— GOAL OF THE EXERCISE —
Among the records below, find each line bearing the word "nose" and copy it.

Records drawn from a dataset:
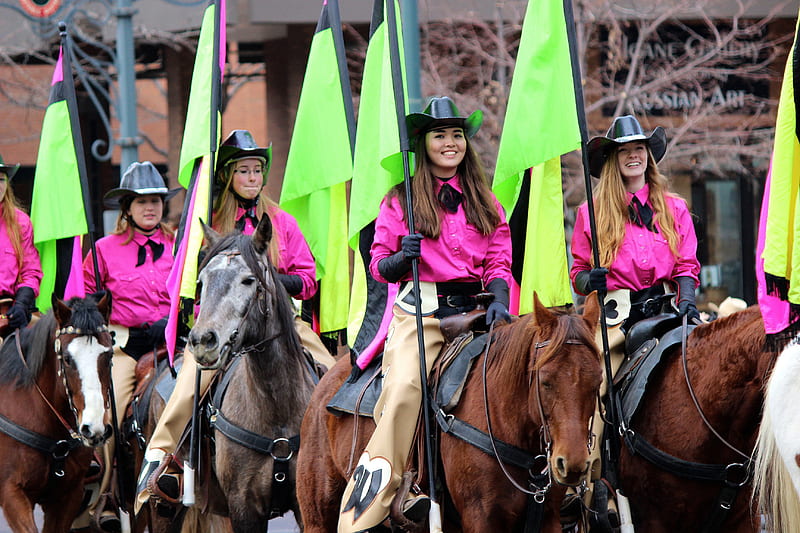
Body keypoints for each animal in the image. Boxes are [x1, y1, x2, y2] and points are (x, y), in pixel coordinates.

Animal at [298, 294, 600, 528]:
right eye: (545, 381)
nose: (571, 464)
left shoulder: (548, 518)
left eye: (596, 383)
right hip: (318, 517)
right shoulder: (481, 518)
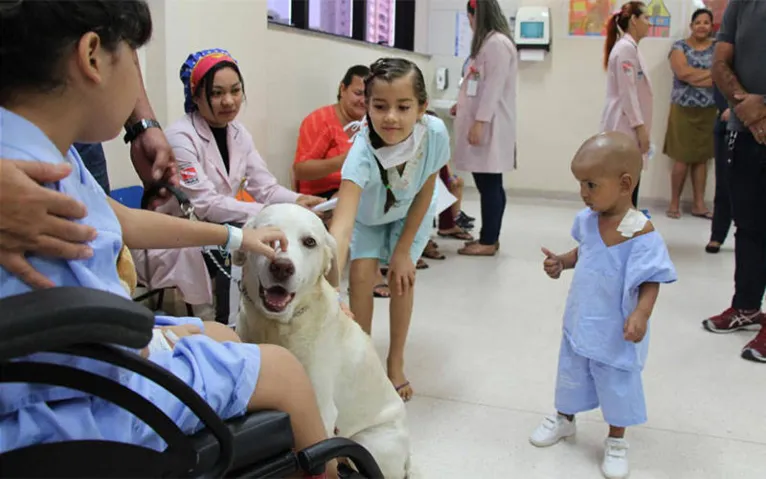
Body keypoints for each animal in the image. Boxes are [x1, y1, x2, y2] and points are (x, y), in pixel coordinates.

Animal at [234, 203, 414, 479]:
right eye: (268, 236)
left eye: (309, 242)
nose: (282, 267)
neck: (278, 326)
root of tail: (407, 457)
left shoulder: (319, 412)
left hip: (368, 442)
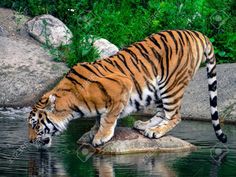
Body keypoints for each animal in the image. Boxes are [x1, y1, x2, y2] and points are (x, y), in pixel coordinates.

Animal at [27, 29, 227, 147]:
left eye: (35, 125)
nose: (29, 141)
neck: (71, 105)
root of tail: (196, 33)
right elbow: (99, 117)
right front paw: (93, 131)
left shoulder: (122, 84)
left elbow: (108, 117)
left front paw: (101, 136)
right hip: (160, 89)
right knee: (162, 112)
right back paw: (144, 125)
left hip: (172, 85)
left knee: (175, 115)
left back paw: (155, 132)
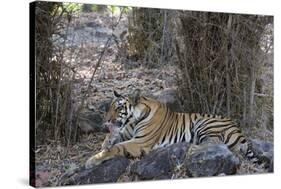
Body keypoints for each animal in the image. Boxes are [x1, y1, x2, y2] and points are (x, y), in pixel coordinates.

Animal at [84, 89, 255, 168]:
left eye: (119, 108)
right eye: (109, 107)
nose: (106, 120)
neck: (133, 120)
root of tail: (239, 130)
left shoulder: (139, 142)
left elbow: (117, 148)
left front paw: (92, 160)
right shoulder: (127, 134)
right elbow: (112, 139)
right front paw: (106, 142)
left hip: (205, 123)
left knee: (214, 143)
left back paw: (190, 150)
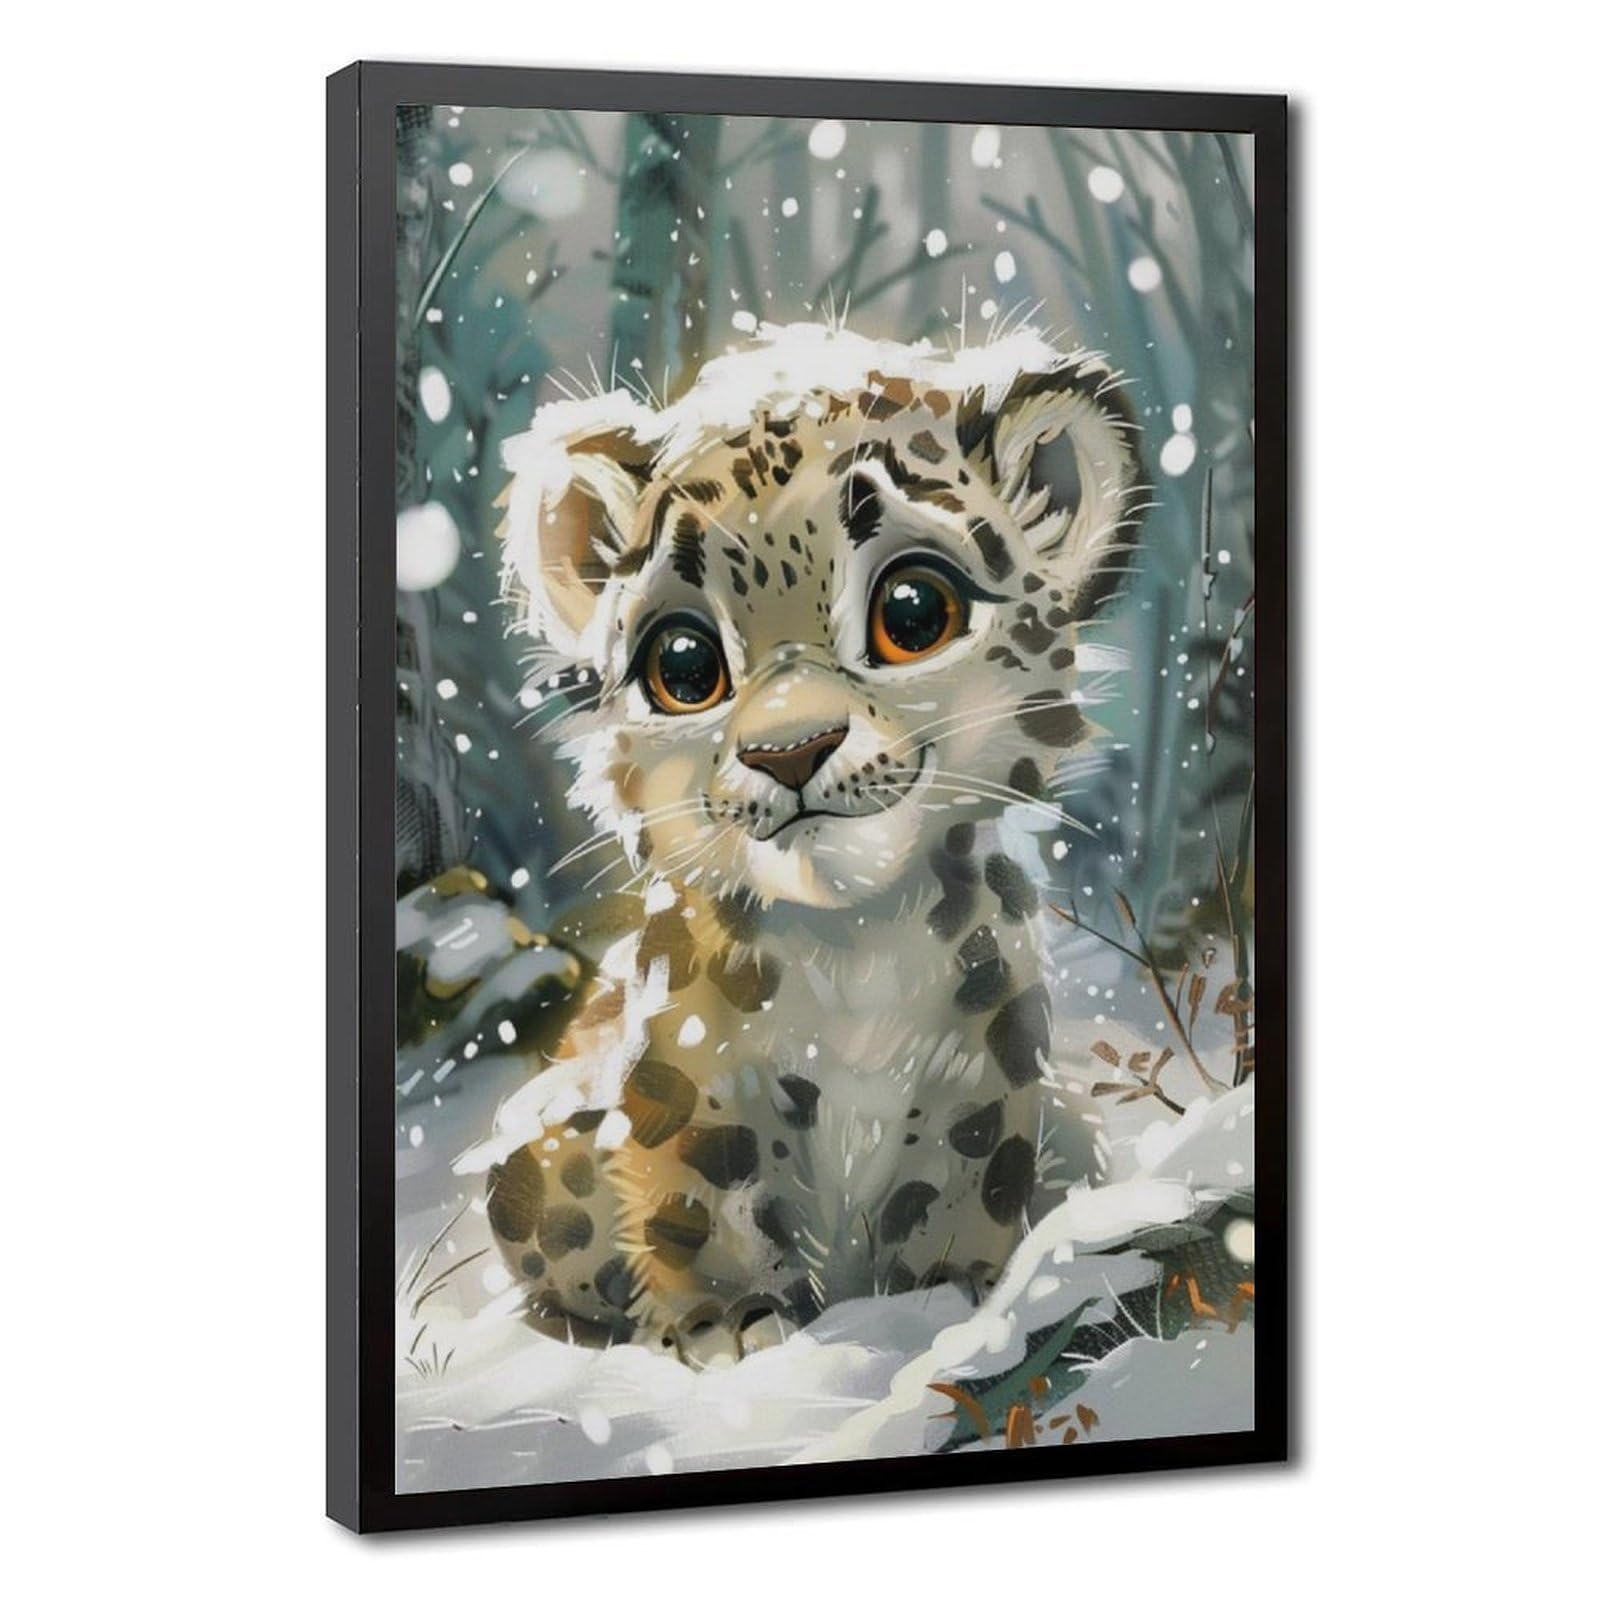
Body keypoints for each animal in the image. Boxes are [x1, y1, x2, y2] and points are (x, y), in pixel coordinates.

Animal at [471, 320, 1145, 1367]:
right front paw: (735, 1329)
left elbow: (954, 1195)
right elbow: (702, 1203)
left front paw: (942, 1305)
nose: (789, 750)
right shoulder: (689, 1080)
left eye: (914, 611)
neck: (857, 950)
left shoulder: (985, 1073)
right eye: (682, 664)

* * *

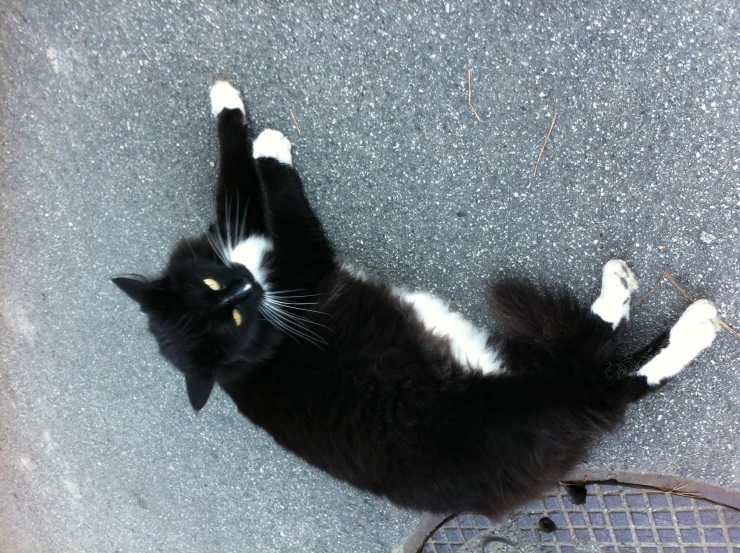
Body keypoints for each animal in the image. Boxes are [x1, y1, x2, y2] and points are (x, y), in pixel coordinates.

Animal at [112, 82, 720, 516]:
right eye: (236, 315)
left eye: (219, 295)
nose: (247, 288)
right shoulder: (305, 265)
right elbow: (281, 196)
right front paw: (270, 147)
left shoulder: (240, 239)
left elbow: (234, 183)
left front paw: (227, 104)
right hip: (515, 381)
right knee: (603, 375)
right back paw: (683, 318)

==

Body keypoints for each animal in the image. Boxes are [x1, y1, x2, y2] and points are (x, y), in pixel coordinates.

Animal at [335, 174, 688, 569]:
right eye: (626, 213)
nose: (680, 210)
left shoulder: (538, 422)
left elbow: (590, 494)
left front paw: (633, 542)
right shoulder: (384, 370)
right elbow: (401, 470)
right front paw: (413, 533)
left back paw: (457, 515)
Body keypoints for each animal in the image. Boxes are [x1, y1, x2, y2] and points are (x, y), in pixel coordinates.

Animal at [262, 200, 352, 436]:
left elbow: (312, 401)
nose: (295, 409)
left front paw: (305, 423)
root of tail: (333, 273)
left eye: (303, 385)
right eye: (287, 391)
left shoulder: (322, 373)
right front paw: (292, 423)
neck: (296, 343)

— REPLY TO THE TASK —
nose: (571, 464)
nose: (282, 267)
nose: (29, 141)
nose: (106, 120)
nose: (789, 750)
nose: (247, 288)
nose: (680, 210)
nose: (295, 409)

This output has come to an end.